(Task data Opens)
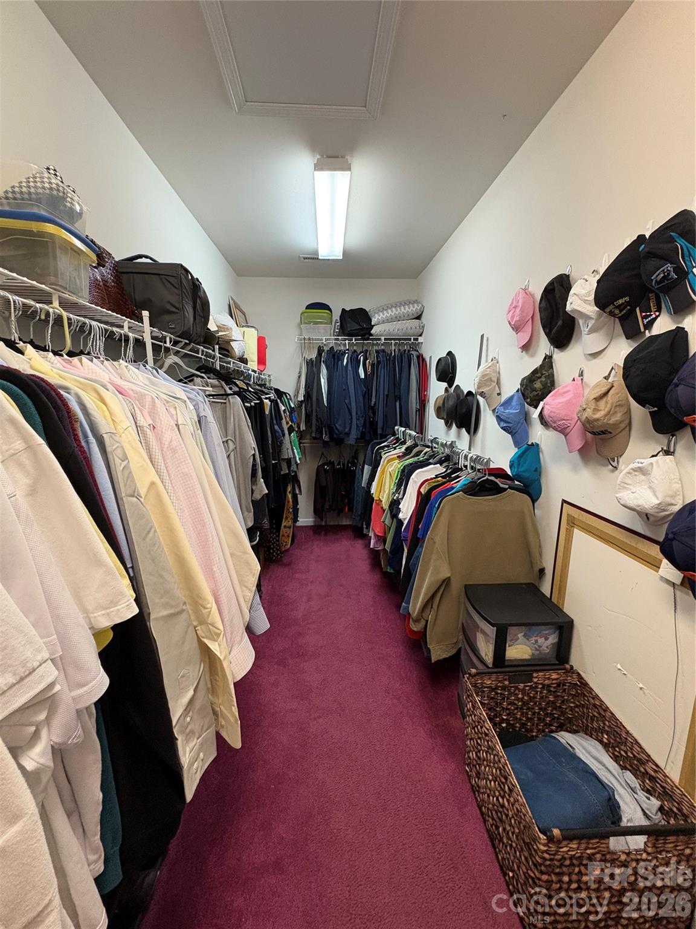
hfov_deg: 85.7
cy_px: 464
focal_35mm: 14
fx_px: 375
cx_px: 348
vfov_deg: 102.1
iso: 500
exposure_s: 1/60
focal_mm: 2.22
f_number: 2.2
(Task data Closes)
With the pictures omitted, give every line above again exactly.

**Response for this exercise**
hfov_deg: 85.7
cy_px: 464
focal_35mm: 14
fx_px: 375
cx_px: 348
vfov_deg: 102.1
iso: 500
exposure_s: 1/60
focal_mm: 2.22
f_number: 2.2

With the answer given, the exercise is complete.